### DATA RECORDS

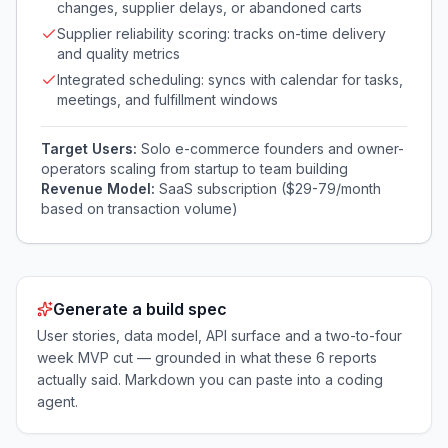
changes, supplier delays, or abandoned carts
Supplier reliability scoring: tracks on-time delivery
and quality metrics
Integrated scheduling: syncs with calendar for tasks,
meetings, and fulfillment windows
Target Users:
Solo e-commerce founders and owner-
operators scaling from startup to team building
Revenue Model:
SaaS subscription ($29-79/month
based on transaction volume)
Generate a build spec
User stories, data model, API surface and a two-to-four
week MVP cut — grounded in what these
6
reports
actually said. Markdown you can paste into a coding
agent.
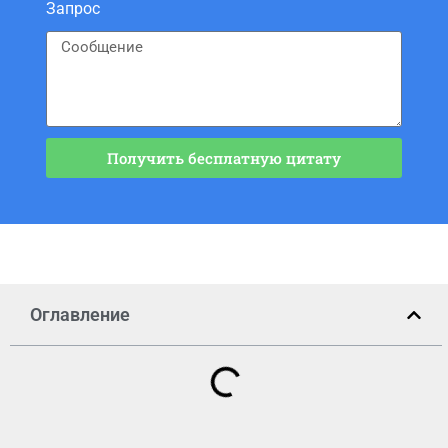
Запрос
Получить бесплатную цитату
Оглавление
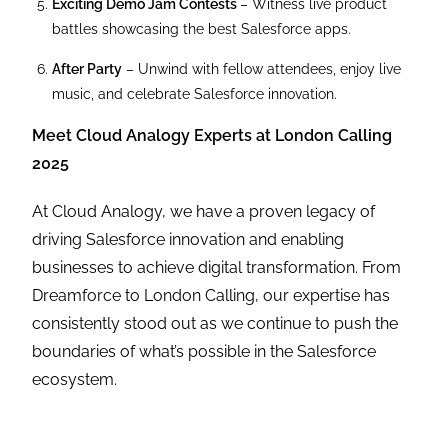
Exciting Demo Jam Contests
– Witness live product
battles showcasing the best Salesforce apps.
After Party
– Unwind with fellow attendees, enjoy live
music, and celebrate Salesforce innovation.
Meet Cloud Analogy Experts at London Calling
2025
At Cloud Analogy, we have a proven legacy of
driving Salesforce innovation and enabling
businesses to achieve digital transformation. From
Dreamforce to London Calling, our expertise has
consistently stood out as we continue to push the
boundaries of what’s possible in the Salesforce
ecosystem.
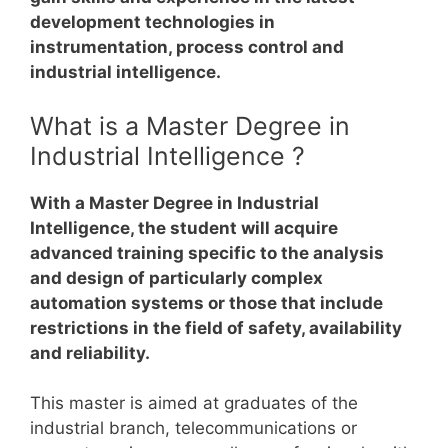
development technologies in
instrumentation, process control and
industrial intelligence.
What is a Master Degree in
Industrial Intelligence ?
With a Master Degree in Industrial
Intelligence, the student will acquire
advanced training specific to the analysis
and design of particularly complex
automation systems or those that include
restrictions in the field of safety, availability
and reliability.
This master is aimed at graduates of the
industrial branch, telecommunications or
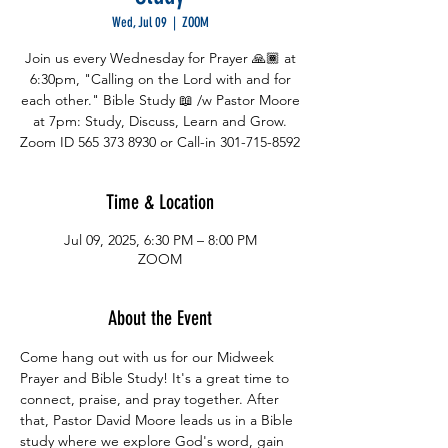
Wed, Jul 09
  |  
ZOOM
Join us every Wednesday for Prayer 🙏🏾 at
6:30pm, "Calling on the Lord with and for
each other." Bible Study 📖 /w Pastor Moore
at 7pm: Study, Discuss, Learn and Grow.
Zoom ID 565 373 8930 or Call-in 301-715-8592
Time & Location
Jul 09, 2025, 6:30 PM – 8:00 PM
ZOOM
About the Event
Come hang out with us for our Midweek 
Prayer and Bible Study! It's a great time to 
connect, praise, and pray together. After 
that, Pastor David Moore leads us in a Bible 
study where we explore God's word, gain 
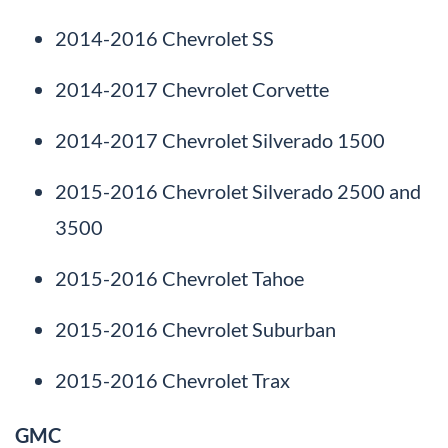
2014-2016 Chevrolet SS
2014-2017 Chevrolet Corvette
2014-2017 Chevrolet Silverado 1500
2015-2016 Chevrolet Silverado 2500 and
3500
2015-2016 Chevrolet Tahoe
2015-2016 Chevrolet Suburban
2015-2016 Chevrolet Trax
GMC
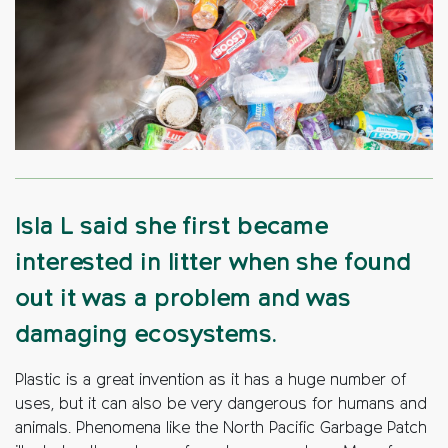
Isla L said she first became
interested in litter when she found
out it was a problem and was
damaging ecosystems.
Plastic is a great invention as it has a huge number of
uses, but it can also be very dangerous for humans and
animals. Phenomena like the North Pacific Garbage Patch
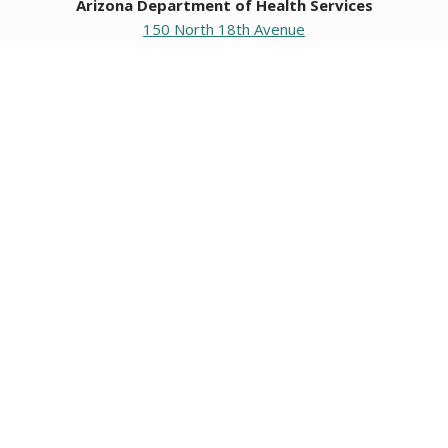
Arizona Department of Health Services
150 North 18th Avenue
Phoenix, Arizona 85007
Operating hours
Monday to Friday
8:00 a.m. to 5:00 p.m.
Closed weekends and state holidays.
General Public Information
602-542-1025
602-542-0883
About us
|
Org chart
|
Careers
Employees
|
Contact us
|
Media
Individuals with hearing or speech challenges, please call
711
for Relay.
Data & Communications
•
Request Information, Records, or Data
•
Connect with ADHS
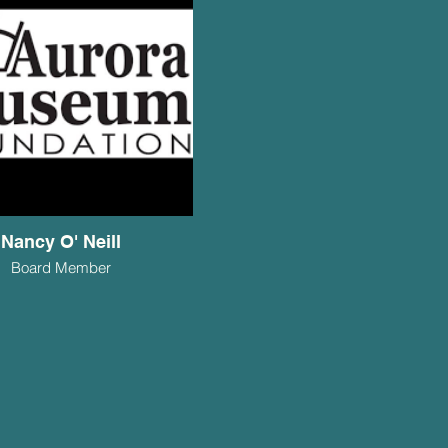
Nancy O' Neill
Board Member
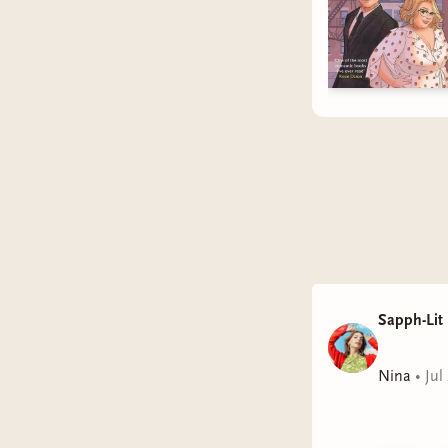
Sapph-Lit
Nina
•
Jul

* * *

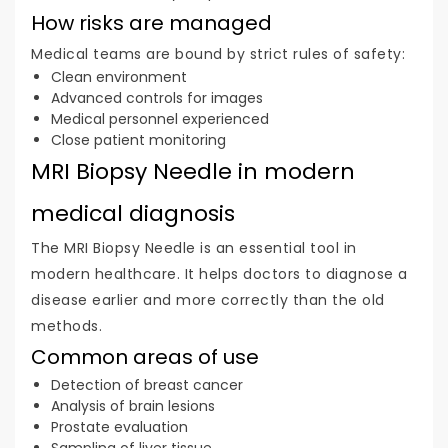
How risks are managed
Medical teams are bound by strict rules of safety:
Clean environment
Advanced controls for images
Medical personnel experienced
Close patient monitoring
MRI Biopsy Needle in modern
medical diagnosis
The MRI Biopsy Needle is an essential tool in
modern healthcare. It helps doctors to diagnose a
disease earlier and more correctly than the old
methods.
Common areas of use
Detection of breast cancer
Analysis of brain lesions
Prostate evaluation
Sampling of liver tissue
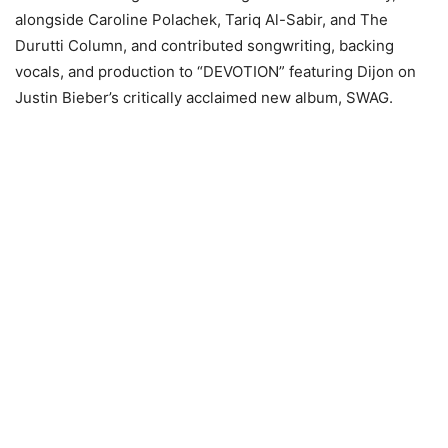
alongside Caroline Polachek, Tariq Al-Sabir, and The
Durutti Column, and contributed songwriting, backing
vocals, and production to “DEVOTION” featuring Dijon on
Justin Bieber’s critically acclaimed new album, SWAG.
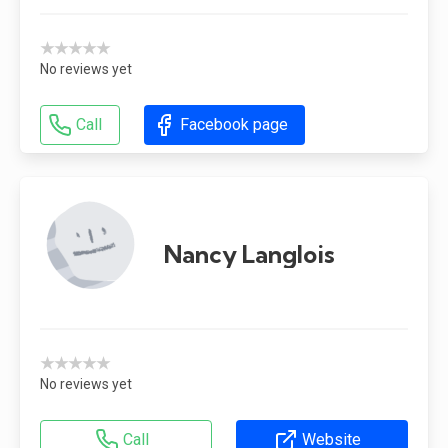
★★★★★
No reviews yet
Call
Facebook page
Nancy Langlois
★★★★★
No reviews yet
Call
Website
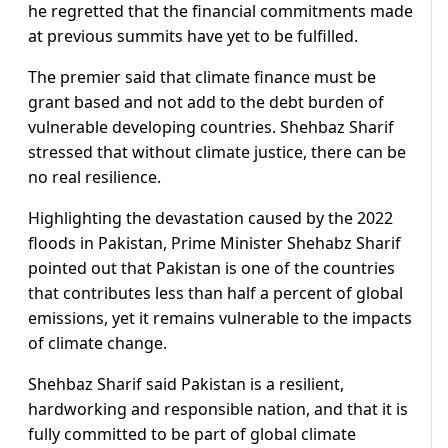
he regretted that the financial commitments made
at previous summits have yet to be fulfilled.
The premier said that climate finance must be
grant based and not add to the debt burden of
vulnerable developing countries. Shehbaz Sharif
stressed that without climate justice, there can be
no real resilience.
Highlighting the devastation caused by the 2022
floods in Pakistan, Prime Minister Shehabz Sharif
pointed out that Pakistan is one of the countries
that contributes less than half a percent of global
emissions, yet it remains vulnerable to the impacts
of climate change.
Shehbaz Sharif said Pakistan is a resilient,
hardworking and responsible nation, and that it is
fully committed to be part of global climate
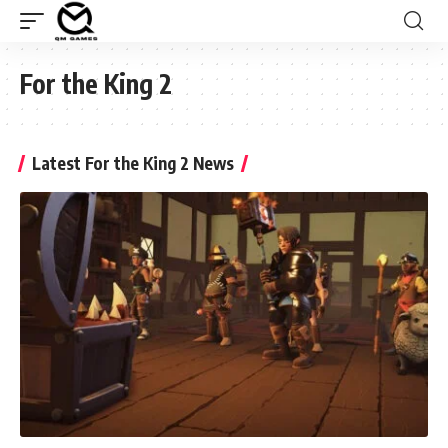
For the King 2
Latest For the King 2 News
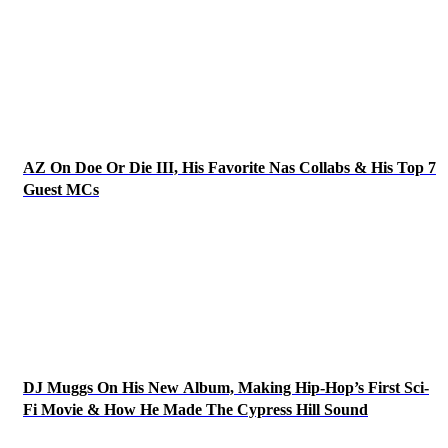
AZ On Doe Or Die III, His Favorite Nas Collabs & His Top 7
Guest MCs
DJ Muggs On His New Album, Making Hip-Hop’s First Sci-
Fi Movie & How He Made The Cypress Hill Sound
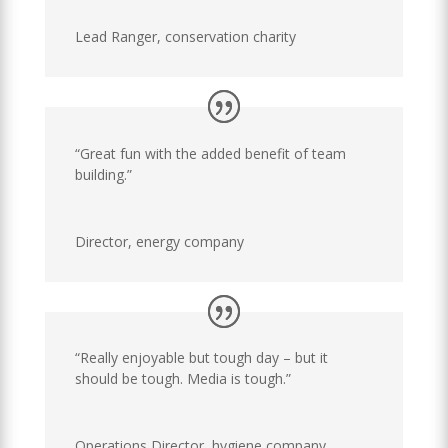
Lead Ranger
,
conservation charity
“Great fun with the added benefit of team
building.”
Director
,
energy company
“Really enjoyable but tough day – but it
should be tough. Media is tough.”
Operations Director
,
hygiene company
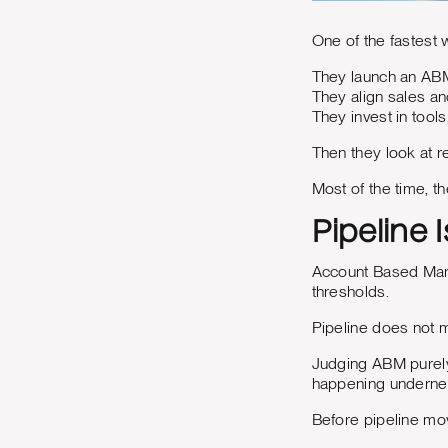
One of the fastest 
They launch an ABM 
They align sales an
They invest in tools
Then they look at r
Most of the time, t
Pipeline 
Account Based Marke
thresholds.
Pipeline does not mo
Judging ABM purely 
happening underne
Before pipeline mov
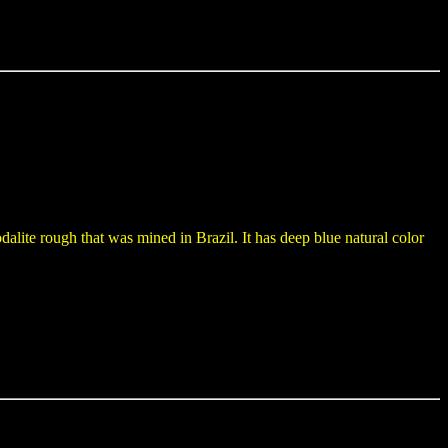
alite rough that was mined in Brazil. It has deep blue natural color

--

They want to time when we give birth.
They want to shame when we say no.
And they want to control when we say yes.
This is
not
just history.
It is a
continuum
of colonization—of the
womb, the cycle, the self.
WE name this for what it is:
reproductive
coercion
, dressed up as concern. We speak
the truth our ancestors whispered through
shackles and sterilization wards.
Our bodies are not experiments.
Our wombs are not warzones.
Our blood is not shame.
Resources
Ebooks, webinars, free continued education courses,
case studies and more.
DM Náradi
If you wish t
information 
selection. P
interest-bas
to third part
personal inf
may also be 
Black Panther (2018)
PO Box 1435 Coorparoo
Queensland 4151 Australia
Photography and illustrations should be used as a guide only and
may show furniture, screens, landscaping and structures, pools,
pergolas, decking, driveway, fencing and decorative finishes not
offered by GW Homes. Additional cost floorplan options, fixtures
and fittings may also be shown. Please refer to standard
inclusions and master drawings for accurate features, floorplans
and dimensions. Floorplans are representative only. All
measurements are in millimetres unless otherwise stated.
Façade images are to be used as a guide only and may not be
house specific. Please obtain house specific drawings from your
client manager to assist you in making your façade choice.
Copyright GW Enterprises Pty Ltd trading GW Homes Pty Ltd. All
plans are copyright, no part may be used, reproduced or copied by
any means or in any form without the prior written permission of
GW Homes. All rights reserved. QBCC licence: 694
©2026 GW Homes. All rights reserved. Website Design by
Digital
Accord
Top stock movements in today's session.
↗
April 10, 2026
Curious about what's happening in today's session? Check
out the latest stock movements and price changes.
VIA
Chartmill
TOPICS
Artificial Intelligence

### PROBLEM
Above are the records. Print exactly, and only, the lines from the line with "Website Design by" to the line with "Artificial Intelligence", both inclusive.

### RESULT FOR THIS TASK
©2026 GW Homes. All rights reserved. Website Design by
Digital
Accord
Top stock movements in today's session.
↗
April 10, 2026
Curious about what's happening in today's session? Check
out the latest stock movements and price changes.
VIA
Chartmill
TOPICS
Artificial Intelligence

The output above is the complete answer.